Una isla puede ser grande o pequeña al mismo tiempo. Todo depende desde dónde se llega. Es lo que pasa con Tahití: la ven como un confite desde la mayor parte del mundo, pero es inmensa para los que viven sobre atolones o tierras aún más acotadas en el Pacífico o el Índico. Si hablamos de kilómetros: Tahití tiene 60 entre sus extremos más distantes. Si hablamos de distancias sujetivas: es tan grande que muchos tahitianos de los pueblos más alejados viajan a Papeete contadas veces a lo largo del año. Grande o pequeña, depende cómo uno quiera ver las islas. ¿Las islas? Así es. Como en las promos, son dos al precio de una: Tahití Nui y Tahití Iti. La grande y la pequeña, en idioma local. Están pegadas una a la otra por una estrecha banda de tierra, tan corta que ni llega a formar un istmo.

El mercado de Papeete, para zambullirse en la cultura local.

▶ [Serie de ejercicios]:
a - Según el texto sobre Tahití, ¿cuántos kilómetros hay entre los extremos más distantes de la isla?
b - Explique, con base en el texto sobre Tahití, por qué la isla puede ser grande o pequeña al mismo tiempo.
c - Resuma el texto sobre Tahití en dos oraciones.
Las filas no se necesitan para resolver las tareas.

▶ [Datos de entrada]:
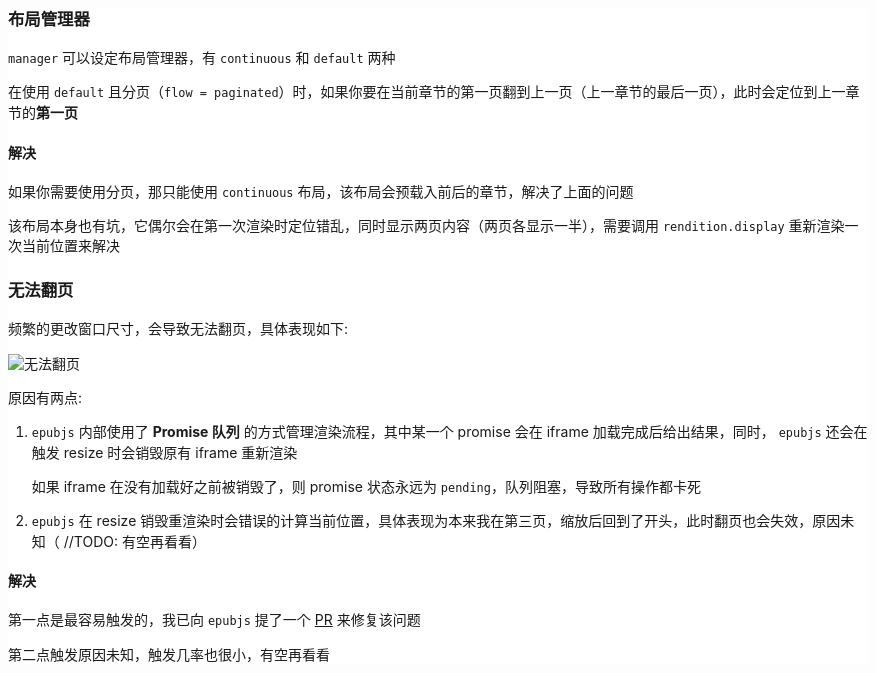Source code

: ### 布局管理器

`manager` 可以设定布局管理器，有 `continuous` 和 `default` 两种

在使用 `default` 且分页（`flow = paginated`）时，如果你要在当前章节的第一页翻到上一页（上一章节的最后一页），此时会定位到上一章节的**第一页**

#### 解决

如果你需要使用分页，那只能使用 `continuous` 布局，该布局会预载入前后的章节，解决了上面的问题

该布局本身也有坑，它偶尔会在第一次渲染时定位错乱，同时显示两页内容（两页各显示一半），需要调用 `rendition.display` 重新渲染一次当前位置来解决

### 无法翻页

频繁的更改窗口尺寸，会导致无法翻页，具体表现如下:

![无法翻页](https://vercel-proxy.norah1to.com/proxy/raw.githubusercontent.com/NoraH1to/cdn/master/img/resize_cant_turnpage.gif)

原因有两点:

1. `epubjs` 内部使用了 **Promise 队列** 的方式管理渲染流程，其中某一个 promise 会在 iframe 加载完成后给出结果，同时， `epubjs` 还会在触发 resize 时会销毁原有 iframe 重新渲染

   如果 iframe 在没有加载好之前被销毁了，则 promise 状态永远为 `pending`，队列阻塞，导致所有操作都卡死

2. `epubjs` 在 resize 销毁重渲染时会错误的计算当前位置，具体表现为本来我在第三页，缩放后回到了开头，此时翻页也会失效，原因未知（ //TODO: 有空再看看）

#### 解决

第一点是最容易触发的，我已向 `epubjs` 提了一个 [PR](https://github.com/futurepress/epub.js/pull/1336) 来修复该问题

第二点触发原因未知，触发几率也很小，有空再看看
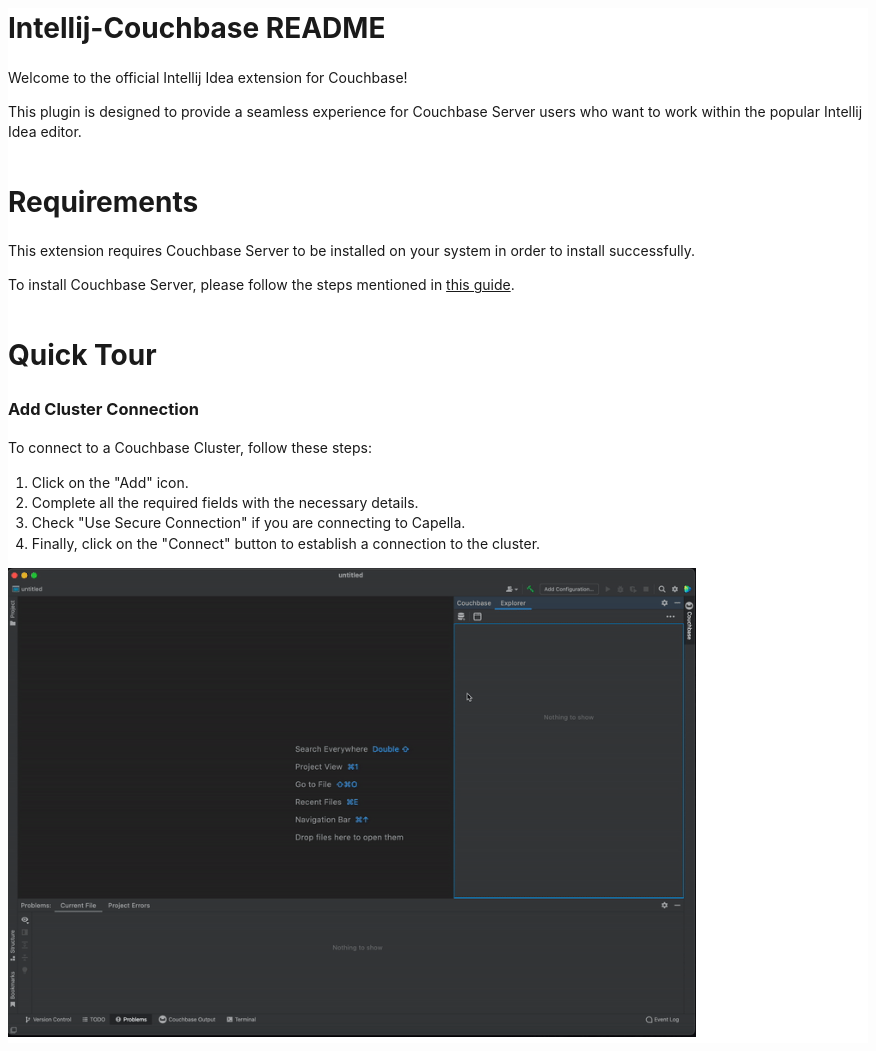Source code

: # Intellij-Couchbase README

Welcome to the official Intellij Idea extension for Couchbase!

This plugin is designed to provide a seamless experience for Couchbase Server users who want to work within the popular Intellij Idea editor.

# Requirements
This extension requires Couchbase Server to be installed on your system in order to install successfully.

To install Couchbase Server, please follow the steps mentioned in [this guide](https://docs.couchbase.com/server/current/install/install-intro.html).


# Quick Tour

### Add Cluster Connection
To connect to a Couchbase Cluster, follow these steps:
1. Click on the "Add" icon.
2. Complete all the required fields with the necessary details.
3. Check "Use Secure Connection" if you are connecting to Capella.
4. Finally, click on the "Connect" button to establish a connection to the cluster.

<img src="src/main/resources/assets/gifs/AddConnection.gif" height="80%" width="80%" alt="Add Connection to Cluster" />
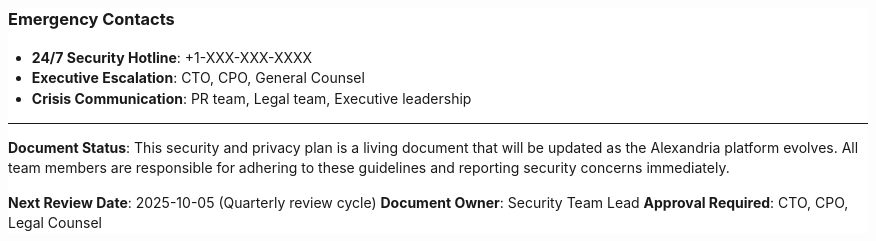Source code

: ### **Emergency Contacts**
- **24/7 Security Hotline**: +1-XXX-XXX-XXXX
- **Executive Escalation**: CTO, CPO, General Counsel
- **Crisis Communication**: PR team, Legal team, Executive leadership

---

**Document Status**: This security and privacy plan is a living document that will be updated as the Alexandria platform evolves. All team members are responsible for adhering to these guidelines and reporting security concerns immediately.

**Next Review Date**: 2025-10-05 (Quarterly review cycle)
**Document Owner**: Security Team Lead
**Approval Required**: CTO, CPO, Legal Counsel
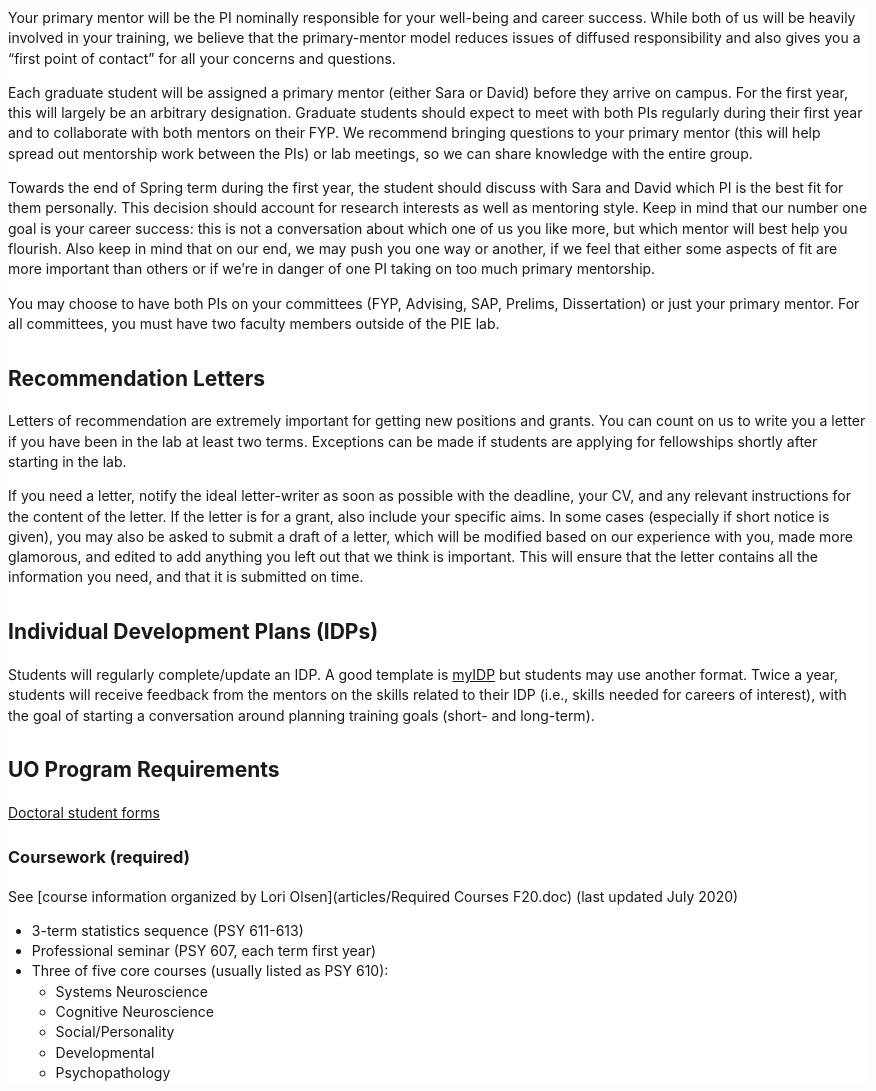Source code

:Your primary mentor will be the PI nominally responsible for your well-being and career success. While both of us will be heavily involved in your training, we believe that the primary-mentor model reduces issues of diffused responsibility and also gives you a “first point of contact” for all your concerns and questions.

Each graduate student will be assigned a primary mentor (either Sara or David) before they arrive on campus. For the first year, this will largely be an arbitrary designation. Graduate students should expect to meet with both PIs regularly during their first year and to collaborate with both mentors on their FYP. We recommend bringing questions to your primary mentor (this will help spread out mentorship work between the PIs) or lab meetings, so we can share knowledge with the entire group.

Towards the end of Spring term during the first year, the student should discuss with Sara and David which PI is the best fit for them personally. This decision should account for research interests as well as mentoring style. Keep in mind that our number one goal is your career success: this is not a conversation about which one of us you like more, but which mentor will best help you flourish. Also keep in mind that on our end, we may push you one way or another, if we feel that either some aspects of fit are more important than others or if we’re in danger of one PI taking on too much primary mentorship. 

You may choose to have both PIs on your committees (FYP, Advising, SAP, Prelims, Dissertation) or just your primary mentor. For all committees, you must have two faculty members outside of the PIE lab. 

## Recommendation Letters

Letters of recommendation are extremely important for getting new positions and grants. You can count on us to write you a letter if you have been in the lab at least two terms. Exceptions can be made if students are applying for fellowships shortly after starting in the lab. 

If you need a letter, notify the ideal letter-writer as soon as possible with the deadline, your CV, and any relevant instructions for the content of the letter. If the letter is for a grant, also include your specific aims. In some cases (especially if short notice is given), you may also be asked to submit a draft of a letter, which will be modified based on our experience with you, made more glamorous, and edited to add anything you left out that we think is important. This will ensure that the letter contains all the information you need, and that it is submitted on time.

## Individual Development Plans (IDPs)

Students will regularly complete/update an IDP. A good template is [myIDP](http://myidp.sciencecareers.org/) but students may use another format. Twice a year, students will receive feedback from the mentors on the skills related to their IDP (i.e., skills needed for careers of interest), with the goal of starting a conversation around planning training goals (short- and long-term).

## UO Program Requirements

[Doctoral student forms](https://psychology.uoregon.edu/graduate/current-students/doctoral-program/handbooks-student-forms/)

### Coursework (required)

See [course information organized by Lori Olsen](articles/Required Courses F20.doc) (last updated July 2020)
- 3-term statistics sequence (PSY 611-613)
- Professional seminar (PSY 607, each term first year)
- Three of five core courses (usually listed as PSY 610):
    - Systems Neuroscience
    - Cognitive Neuroscience
    - Social/Personality
    - Developmental
    - Psychopathology

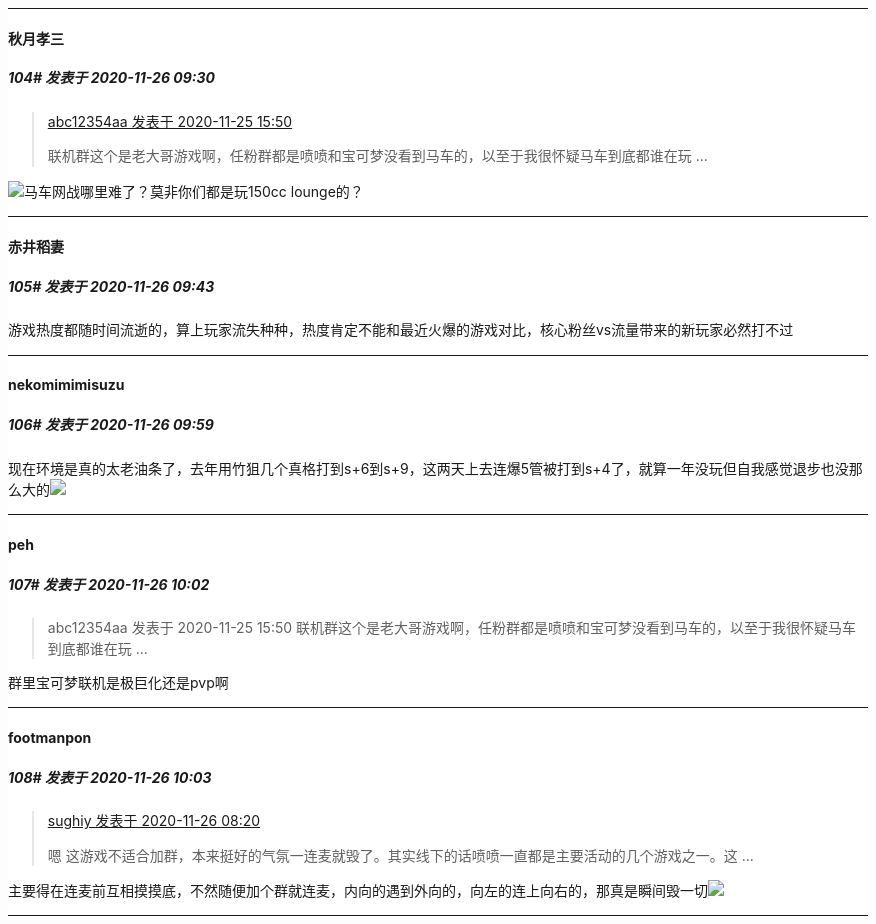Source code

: 
-----

####  秋月孝三  
##### 104#       发表于 2020-11-26 09:30


<blockquote><a href="httphttps://bbs.saraba1st.com/2b/forum.php?mod=redirect&amp;goto=findpost&amp;pid=49515127&amp;ptid=1961770" target="_blank">abc12354aa 发表于 2020-11-25 15:50</a>

联机群这个是老大哥游戏啊，任粉群都是喷喷和宝可梦没看到马车的，以至于我很怀疑马车到底都谁在玩 ...</blockquote>
<img src="https://static.saraba1st.com/image/smiley/face2017/216.png" referrerpolicy="no-referrer">马车网战哪里难了？莫非你们都是玩150cc lounge的？


-----

####  赤井稻妻  
##### 105#       发表于 2020-11-26 09:43


游戏热度都随时间流逝的，算上玩家流失种种，热度肯定不能和最近火爆的游戏对比，核心粉丝vs流量带来的新玩家必然打不过


-----

####  nekomimimisuzu  
##### 106#       发表于 2020-11-26 09:59


现在环境是真的太老油条了，去年用竹狙几个真格打到s+6到s+9，这两天上去连爆5管被打到s+4了，就算一年没玩但自我感觉退步也没那么大的<img src="https://static.saraba1st.com/image/smiley/face2017/018.png" referrerpolicy="no-referrer">


-----

####  peh  
##### 107#       发表于 2020-11-26 10:02


<blockquote>abc12354aa 发表于 2020-11-25 15:50
联机群这个是老大哥游戏啊，任粉群都是喷喷和宝可梦没看到马车的，以至于我很怀疑马车到底都谁在玩 ...</blockquote>
群里宝可梦联机是极巨化还是pvp啊


-----

####  footmanpon  
##### 108#       发表于 2020-11-26 10:03


<blockquote><a href="httphttps://bbs.saraba1st.com/2b/forum.php?mod=redirect&amp;goto=findpost&amp;pid=49521894&amp;ptid=1961770" target="_blank">sughiy 发表于 2020-11-26 08:20</a>

嗯 这游戏不适合加群，本来挺好的气氛一连麦就毁了。其实线下的话喷喷一直都是主要活动的几个游戏之一。这 ...</blockquote>
主要得在连麦前互相摸摸底，不然随便加个群就连麦，内向的遇到外向的，向左的连上向右的，那真是瞬间毁一切<img src="https://static.saraba1st.com/image/smiley/face2017/099.png" referrerpolicy="no-referrer">


-----
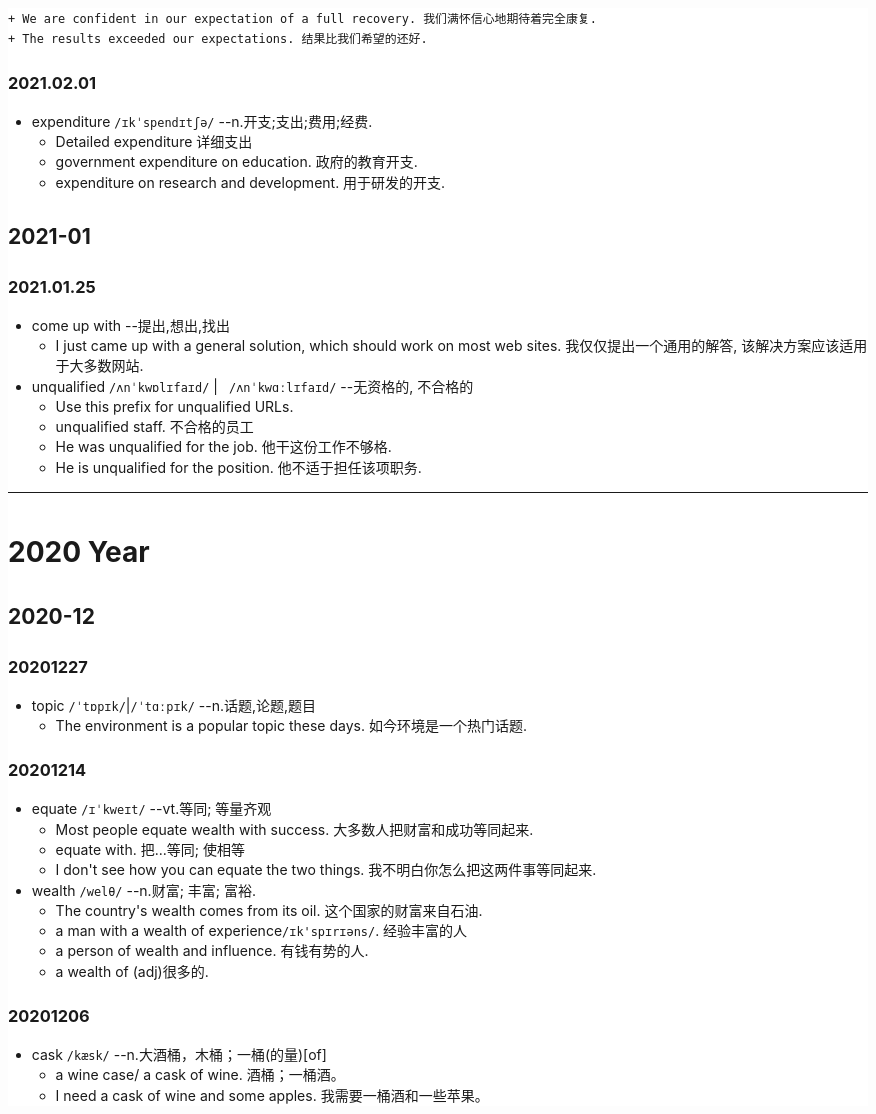     + We are confident in our expectation of a full recovery. 我们满怀信心地期待着完全康复.
    + The results exceeded our expectations. 结果比我们希望的还好.

### 2021.02.01
- expenditure `/ɪkˈspendɪtʃə/` --n.开支;支出;费用;经费.
    + Detailed expenditure 详细支出
    + government expenditure on education. 政府的教育开支.
    + expenditure on research and development. 用于研发的开支.

## 2021-01
### 2021.01.25
- come up with --提出,想出,找出
    + I just came up with a general solution, which should work on most web sites.
      我仅仅提出一个通用的解答, 该解决方案应该适用于大多数网站.
- unqualified `/ʌnˈkwɒlɪfaɪd/` | ` /ʌnˈkwɑːlɪfaɪd/` --无资格的, 不合格的
    + Use this prefix for unqualified URLs.
    + unqualified staff. 不合格的员工
    + He was unqualified for the job. 他干这份工作不够格.
    + He is unqualified for the position. 他不适于担任该项职务.


------ ------ ------ ------ ------ ------



# 2020 Year

## 2020-12
### 20201227
- topic `/ˈtɒpɪk/`|`/ˈtɑːpɪk/` --n.话题,论题,题目
    + The environment is a popular topic these days. 如今环境是一个热门话题.

### 20201214
- equate `/ɪˈkweɪt/` --vt.等同; 等量齐观
    + Most people equate wealth with success. 大多数人把财富和成功等同起来.
    + equate with. 把...等同; 使相等
    + I don't see how you can equate the two things.
      我不明白你怎么把这两件事等同起来.
- wealth `/welθ/` --n.财富; 丰富; 富裕.
    + The country's wealth comes from its oil. 这个国家的财富来自石油.
    + a man with a wealth of experience`/ɪk'spɪrɪəns/`. 经验丰富的人
    + a person of wealth and influence. 有钱有势的人.
    + a wealth of (adj)很多的.

### 20201206
- cask `/kæsk/` --n.大酒桶，木桶；一桶(的量)[of]
    + a wine case/ a cask of wine. 酒桶；一桶酒。
    + I need a cask of wine and some apples. 我需要一桶酒和一些苹果。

▶ [Respuestas]:
a - Sesenta kilómetros.

b - Depende desde dónde se llegue: desde la mayor parte del mundo Tahití se ve como un confite, pero resulta inmensa para quienes viven en atolones o en tierras aún más acotadas del Pacífico o del Índico. En distancias subjetivas es tan grande que muchos tahitianos de los pueblos más alejados van a Papeete pocas veces al año.

c - Tahití, de 60 kilómetros entre sus extremos, parece diminuta desde la mayor parte del mundo, pero es inmensa para quienes viven en atolones o en tierras más pequeñas del Pacífico o del Índico. En realidad son dos islas, Tahití Nui y Tahití Iti, la grande y la pequeña, unidas por una estrecha banda de tierra.